▶ _What you will do_
Can you update the stretch from the line containing "22 Groenerivier Estate, Klein" through the end of the items, replacing "Estate" with "Farm" and leaving everything else unchanged?

>>>

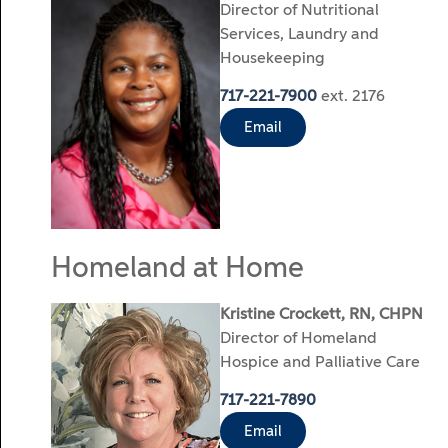
Director of Nutritional
Services, Laundry and
Housekeeping
717-221-7900
ext. 2176
Email
Homeland at Home
Kristine Crockett, RN, CHPN
Director of Homeland
Hospice and Palliative Care
717-221-7890
Email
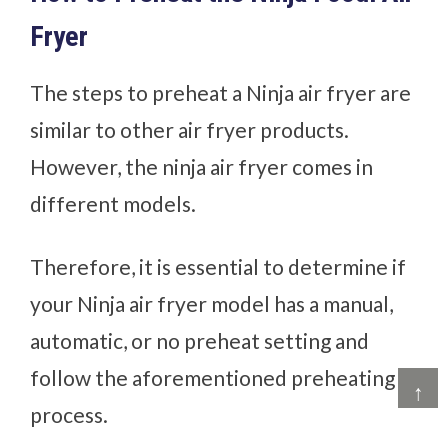
Fryer
The steps to preheat a Ninja air fryer are
similar to other air fryer products.
However, the ninja air fryer comes in
different models.
Therefore, it is essential to determine if
your Ninja air fryer model has a manual,
automatic, or no preheat setting and
follow the aforementioned preheating
↑
process.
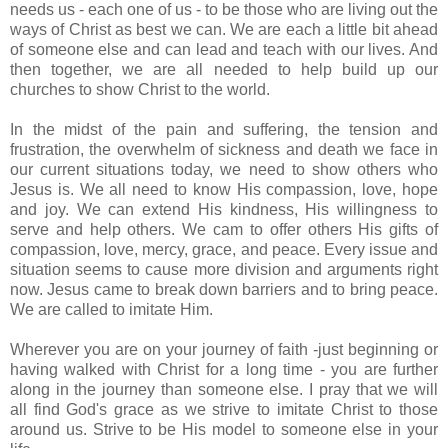
needs us - each one of us - to be those who are living out the
ways of Christ as best we can. We are each a little bit ahead
of someone else and can lead and teach with our lives. And
then together, we are all needed to help build up our
churches to show Christ to the world.
In the midst of the pain and suffering, the tension and
frustration, the overwhelm of sickness and death we face in
our current situations today, we need to show others who
Jesus is. We all need to know His compassion, love, hope
and joy. We can extend His kindness, His willingness to
serve and help others. We cam to offer others His gifts of
compassion
, love, mercy, grace, and peace. Every issue and
situation seems to cause more division and arguments right
now. Jesus came to break down barriers and to bring peace.
We are called to imitate Him.
Wherever you are on your journey of faith -just beginning or
having walked with Christ for a long time - you are further
along in the journey than someone else. I pray that we will
all find God's grace as we strive to imitate Christ to those
around us. Strive to be His model to someone else in your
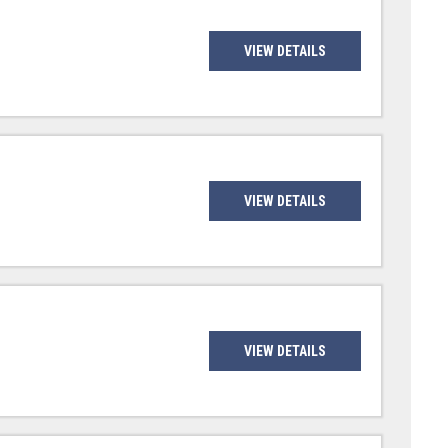
VIEW DETAILS
VIEW DETAILS
VIEW DETAILS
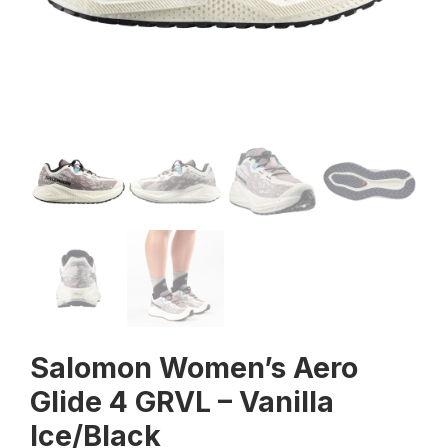
Salomon Women’s Aero
Glide 4 GRVL – Vanilla
Ice/Black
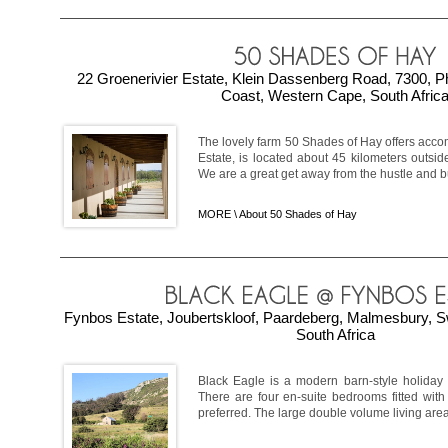
22 Groenerivier Estate, Klein Dassenberg Road, 7300, P
Coast, Western Cape, South Afric
The lovely farm 50 Shades of Hay offers acco
Estate, is located about 45 kilometers outsi
We are a great get away from the hustle and bustl
MORE \
About 50 Shades of Hay
Fynbos Estate, Joubertskloof, Paardeberg, Malmesbury, S
South Africa
Black Eagle is a modern barn-style holiday 
There are four en-suite bedrooms fitted with
preferred. The large double volume living area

<<<

▶ _Solved exercise_
22 Groenerivier Farm, Klein Dassenberg Road, 7300, P
Coast, Western Cape, South Afric
The lovely farm 50 Shades of Hay offers acco
Farm, is located about 45 kilometers outsi
We are a great get away from the hustle and bustl
MORE \
About 50 Shades of Hay
Fynbos Farm, Joubertskloof, Paardeberg, Malmesbury, S
South Africa
Black Eagle is a modern barn-style holiday 
There are four en-suite bedrooms fitted with
preferred. The large double volume living area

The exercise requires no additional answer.